_Assignment_
Could you show each line of the records that contains the word "channel"?
____________________
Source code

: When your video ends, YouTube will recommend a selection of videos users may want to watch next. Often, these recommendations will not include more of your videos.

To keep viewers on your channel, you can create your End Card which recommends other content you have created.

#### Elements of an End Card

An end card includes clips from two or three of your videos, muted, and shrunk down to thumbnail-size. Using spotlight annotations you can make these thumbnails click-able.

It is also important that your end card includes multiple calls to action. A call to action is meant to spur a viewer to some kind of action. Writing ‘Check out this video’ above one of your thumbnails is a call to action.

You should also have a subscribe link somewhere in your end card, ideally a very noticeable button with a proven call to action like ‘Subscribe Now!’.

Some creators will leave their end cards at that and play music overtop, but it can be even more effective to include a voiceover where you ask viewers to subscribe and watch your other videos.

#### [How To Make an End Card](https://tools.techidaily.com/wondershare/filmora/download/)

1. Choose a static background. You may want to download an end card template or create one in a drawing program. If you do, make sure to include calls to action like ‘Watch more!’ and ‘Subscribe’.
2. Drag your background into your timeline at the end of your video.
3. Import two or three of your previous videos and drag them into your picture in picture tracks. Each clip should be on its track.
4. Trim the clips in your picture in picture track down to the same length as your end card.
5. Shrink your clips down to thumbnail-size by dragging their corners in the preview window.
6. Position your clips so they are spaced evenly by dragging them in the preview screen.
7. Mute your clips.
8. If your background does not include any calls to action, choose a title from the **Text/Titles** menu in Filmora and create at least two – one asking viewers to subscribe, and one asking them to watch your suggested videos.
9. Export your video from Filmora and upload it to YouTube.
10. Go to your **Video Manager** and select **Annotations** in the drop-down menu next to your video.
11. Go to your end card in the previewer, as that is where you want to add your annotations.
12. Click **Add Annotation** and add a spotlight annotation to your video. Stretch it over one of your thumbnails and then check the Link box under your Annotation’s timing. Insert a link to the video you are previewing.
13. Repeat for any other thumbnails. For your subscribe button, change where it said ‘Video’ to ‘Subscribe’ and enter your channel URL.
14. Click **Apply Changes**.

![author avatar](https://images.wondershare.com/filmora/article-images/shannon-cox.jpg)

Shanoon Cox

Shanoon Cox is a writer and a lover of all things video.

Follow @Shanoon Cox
____________________
_Result of the exercise_
To keep viewers on your channel, you can create your End Card which recommends other content you have created.
13. Repeat for any other thumbnails. For your subscribe button, change where it said ‘Video’ to ‘Subscribe’ and enter your channel URL.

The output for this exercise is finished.